Nous avons vu dans nos articles précédents (La main tendue de Dieu, La perversion de l’Alliance et Les conséquences) que Dieu propose à l’humanité une alliance basée sur la confiance réciproque ; cette alliance est présentée par le serpent comme une duperie, et l’homme et la femme, en cédant à leur convoitise d’être tout, finissent par n’être rien. En perdant la ressemblance de Dieu, ils perdent leur propre identité, leur propre vocation, et entrent dans une angoisse existentielle : ils croyaient atteindre le paradis, ils se retrouvent en enfer.

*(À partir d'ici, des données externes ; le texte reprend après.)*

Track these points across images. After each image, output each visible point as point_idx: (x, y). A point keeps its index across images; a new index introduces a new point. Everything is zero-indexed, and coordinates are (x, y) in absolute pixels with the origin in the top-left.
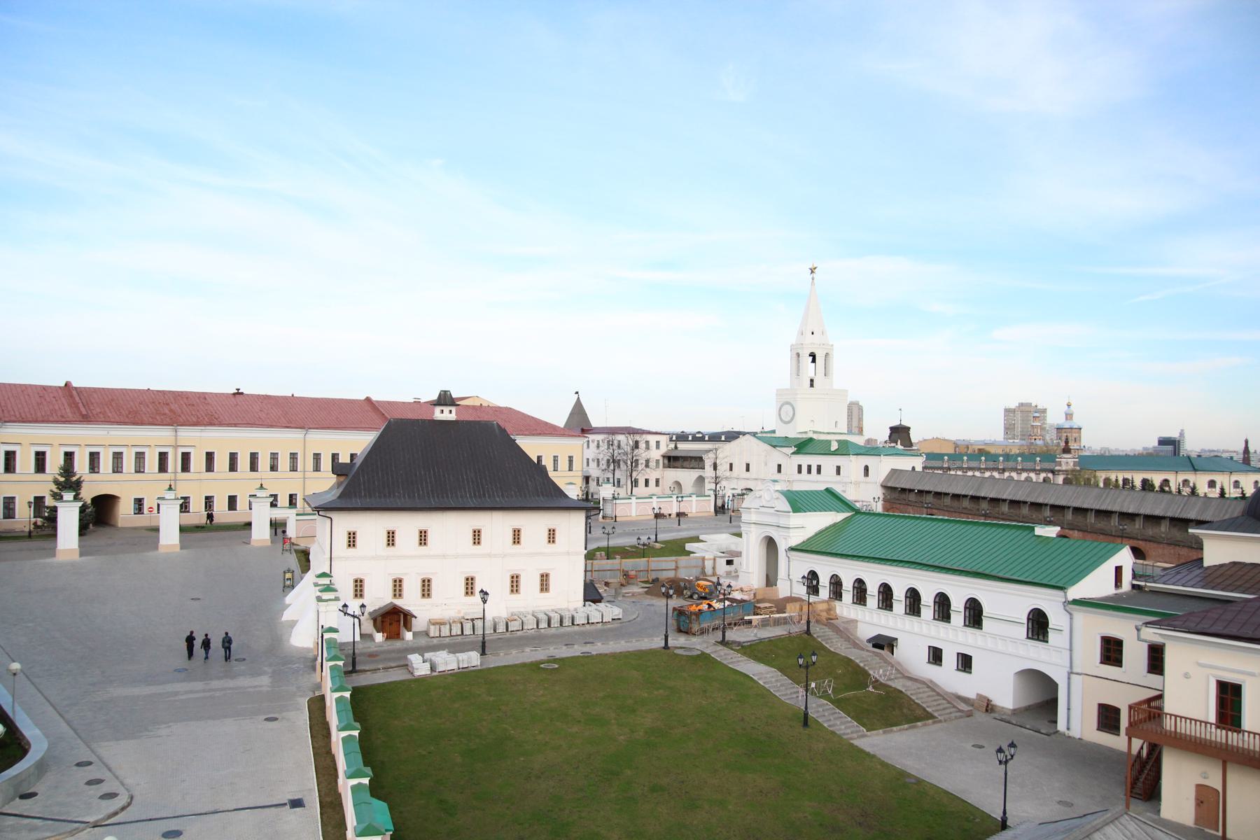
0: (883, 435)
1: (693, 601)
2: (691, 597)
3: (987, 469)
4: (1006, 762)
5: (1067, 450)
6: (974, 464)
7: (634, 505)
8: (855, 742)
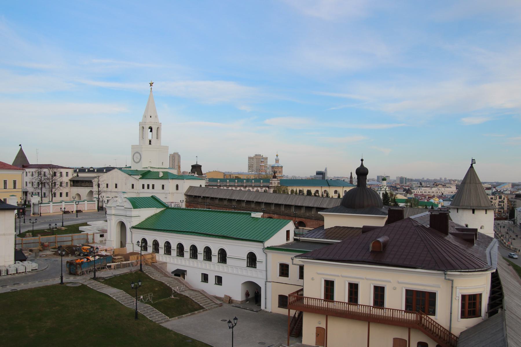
0: (189, 170)
1: (79, 257)
2: (79, 255)
3: (238, 186)
4: (233, 327)
5: (275, 177)
6: (232, 184)
7: (51, 207)
8: (162, 325)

Et que va répondre Dieu à tout ça ?
Tu seras maudit !
Alors le Seigneur Dieu dit au serpent : « Parce que tu as fait cela, tu seras maudit parmi tous les animaux et toutes les bêtes des champs. »
Si Dieu s’est d’abord adressé à l’homme avec bienveillance (Où es-tu ?), il n’en est pas de même avec le serpent : pas de question, pas de circonstance atténuante. Tu seras maudit ! Le mot est fort : c’est la première fois que Dieu ne dit pas « c’est bon ». Autant le serpent « diluait » la vérité jusqu’à en faire un mensonge, autant Dieu est clair, net et précis. Il appelle un chat un chat, et mal ce qui est mal. Et puisque le serpent a suscité l’orgueil, il est puni par où il a péché ; il est littéralement humilié, du latin humus qui signifie terre : « Tu ramperas sur le ventre et tu mangeras de la poussière tous les jours de ta vie. »
La victoire finale
D’autre part, puisque la femme a eu tort de faire confiance au serpent plutôt qu’à Dieu, celui-ci va remplacer cette confiance mal placée par l’hostilité : « Je mettrai une hostilité entre toi et la femme, entre ta descendance et sa descendance. » Notons qu’il s’agit là d’une punition pour le serpent, mais que pour la femme (et pour l’homme), il s’agit plutôt d’une protection.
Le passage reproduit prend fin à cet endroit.